/---

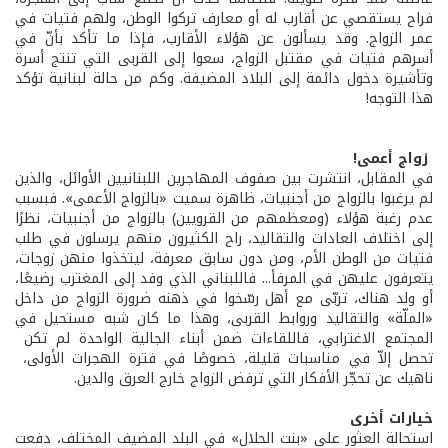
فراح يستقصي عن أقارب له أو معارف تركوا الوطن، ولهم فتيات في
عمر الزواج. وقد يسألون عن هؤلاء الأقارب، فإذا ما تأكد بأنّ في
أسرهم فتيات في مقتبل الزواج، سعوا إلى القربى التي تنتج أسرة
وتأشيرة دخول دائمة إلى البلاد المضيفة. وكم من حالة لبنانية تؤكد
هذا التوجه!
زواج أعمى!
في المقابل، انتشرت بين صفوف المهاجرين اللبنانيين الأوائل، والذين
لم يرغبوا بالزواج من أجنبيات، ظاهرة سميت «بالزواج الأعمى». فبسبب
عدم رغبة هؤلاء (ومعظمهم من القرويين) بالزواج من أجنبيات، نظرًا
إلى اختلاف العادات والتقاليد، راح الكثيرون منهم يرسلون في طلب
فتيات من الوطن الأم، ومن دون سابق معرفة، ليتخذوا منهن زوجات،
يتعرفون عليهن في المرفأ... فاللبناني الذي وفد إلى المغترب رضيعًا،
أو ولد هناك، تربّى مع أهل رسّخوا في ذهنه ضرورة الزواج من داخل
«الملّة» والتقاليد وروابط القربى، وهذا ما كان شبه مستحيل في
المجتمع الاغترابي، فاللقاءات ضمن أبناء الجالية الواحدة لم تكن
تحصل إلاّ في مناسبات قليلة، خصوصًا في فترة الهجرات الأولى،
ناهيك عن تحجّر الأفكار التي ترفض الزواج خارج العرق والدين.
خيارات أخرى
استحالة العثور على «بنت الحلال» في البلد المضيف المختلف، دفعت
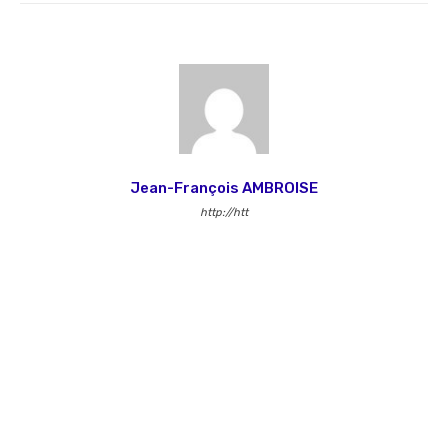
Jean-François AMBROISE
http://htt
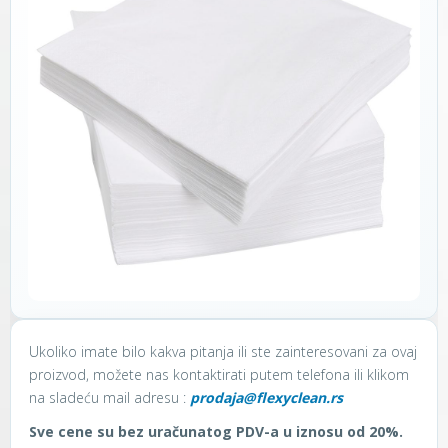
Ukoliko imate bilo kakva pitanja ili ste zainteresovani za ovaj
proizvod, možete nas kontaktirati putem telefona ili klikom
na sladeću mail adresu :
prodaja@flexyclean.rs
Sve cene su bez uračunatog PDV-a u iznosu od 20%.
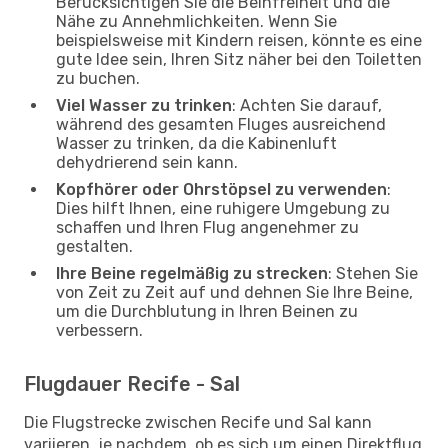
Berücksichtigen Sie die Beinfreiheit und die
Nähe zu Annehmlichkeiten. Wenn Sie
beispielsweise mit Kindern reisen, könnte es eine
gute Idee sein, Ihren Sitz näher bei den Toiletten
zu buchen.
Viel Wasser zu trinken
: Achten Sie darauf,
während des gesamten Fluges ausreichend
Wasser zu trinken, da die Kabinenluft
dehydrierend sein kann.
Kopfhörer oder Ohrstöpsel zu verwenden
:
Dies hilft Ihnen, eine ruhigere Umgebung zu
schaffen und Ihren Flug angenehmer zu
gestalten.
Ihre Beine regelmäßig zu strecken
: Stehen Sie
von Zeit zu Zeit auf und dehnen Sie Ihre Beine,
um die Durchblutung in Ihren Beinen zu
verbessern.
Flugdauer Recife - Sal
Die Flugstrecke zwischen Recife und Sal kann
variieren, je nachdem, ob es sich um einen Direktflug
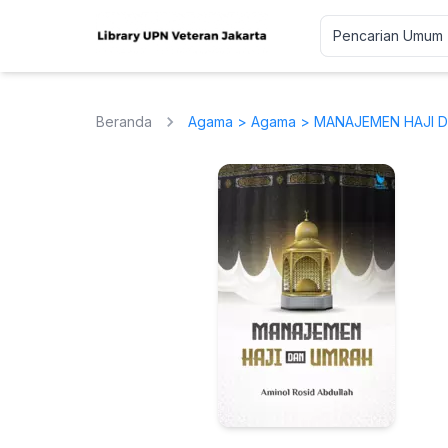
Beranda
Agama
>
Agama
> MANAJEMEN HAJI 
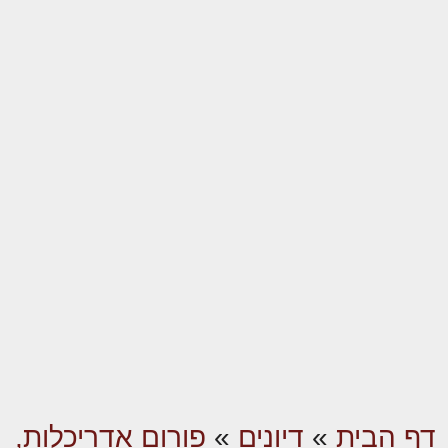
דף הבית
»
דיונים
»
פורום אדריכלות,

\---
/---

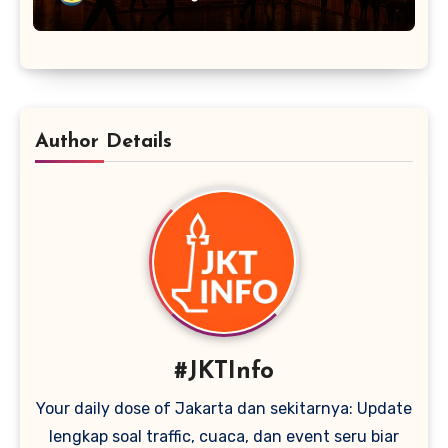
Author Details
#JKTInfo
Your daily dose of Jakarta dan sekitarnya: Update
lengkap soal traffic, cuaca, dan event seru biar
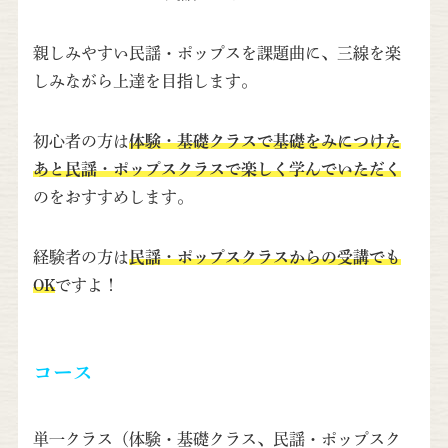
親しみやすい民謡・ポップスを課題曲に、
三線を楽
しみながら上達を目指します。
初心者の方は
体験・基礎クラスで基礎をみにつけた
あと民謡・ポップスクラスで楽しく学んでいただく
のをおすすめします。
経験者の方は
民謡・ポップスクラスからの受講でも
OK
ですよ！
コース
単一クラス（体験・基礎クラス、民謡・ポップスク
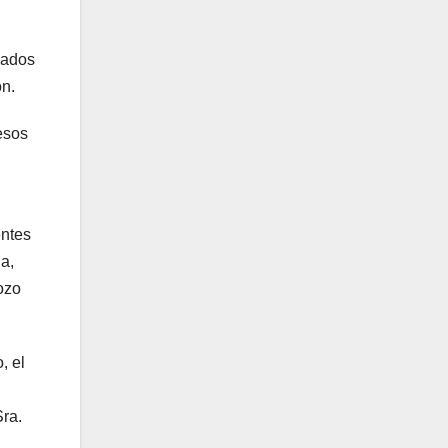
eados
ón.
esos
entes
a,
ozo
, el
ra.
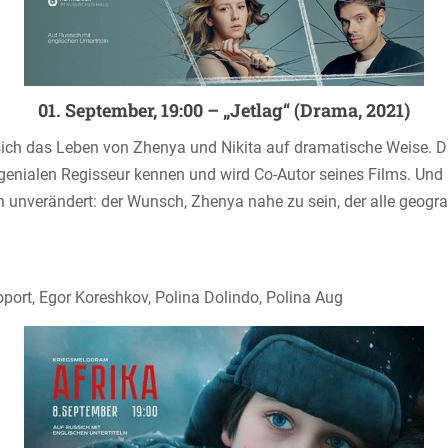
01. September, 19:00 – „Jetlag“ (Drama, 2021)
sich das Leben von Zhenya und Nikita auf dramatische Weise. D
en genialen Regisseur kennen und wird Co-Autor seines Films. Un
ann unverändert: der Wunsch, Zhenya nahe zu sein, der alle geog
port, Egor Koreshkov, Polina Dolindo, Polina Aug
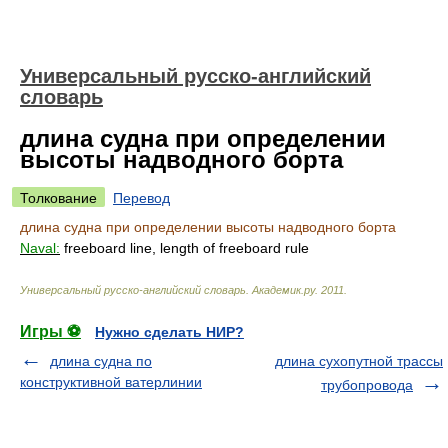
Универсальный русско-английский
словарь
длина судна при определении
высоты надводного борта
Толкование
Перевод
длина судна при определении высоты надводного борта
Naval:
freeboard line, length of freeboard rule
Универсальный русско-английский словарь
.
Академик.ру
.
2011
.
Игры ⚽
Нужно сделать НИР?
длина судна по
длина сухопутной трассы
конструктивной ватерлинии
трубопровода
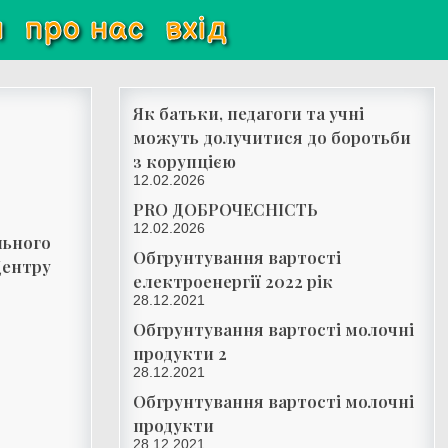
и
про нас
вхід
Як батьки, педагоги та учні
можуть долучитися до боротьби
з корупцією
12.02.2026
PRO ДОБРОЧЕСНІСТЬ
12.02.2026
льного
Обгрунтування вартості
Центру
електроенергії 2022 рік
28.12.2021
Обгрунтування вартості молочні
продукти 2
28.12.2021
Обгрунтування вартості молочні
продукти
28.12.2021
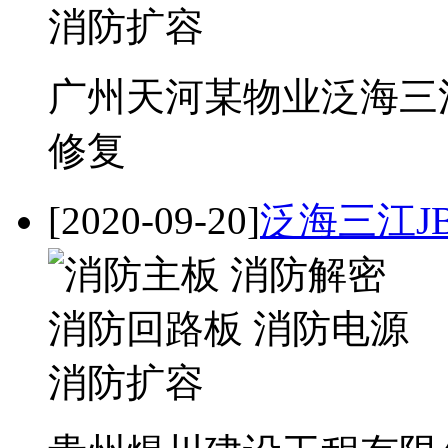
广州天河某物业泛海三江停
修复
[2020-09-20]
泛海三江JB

\---

What you need to do | Return each line of the entries that holds the string "английский".

Task answer |
Универсальный русско-английский
Универсальный русско-английский словарь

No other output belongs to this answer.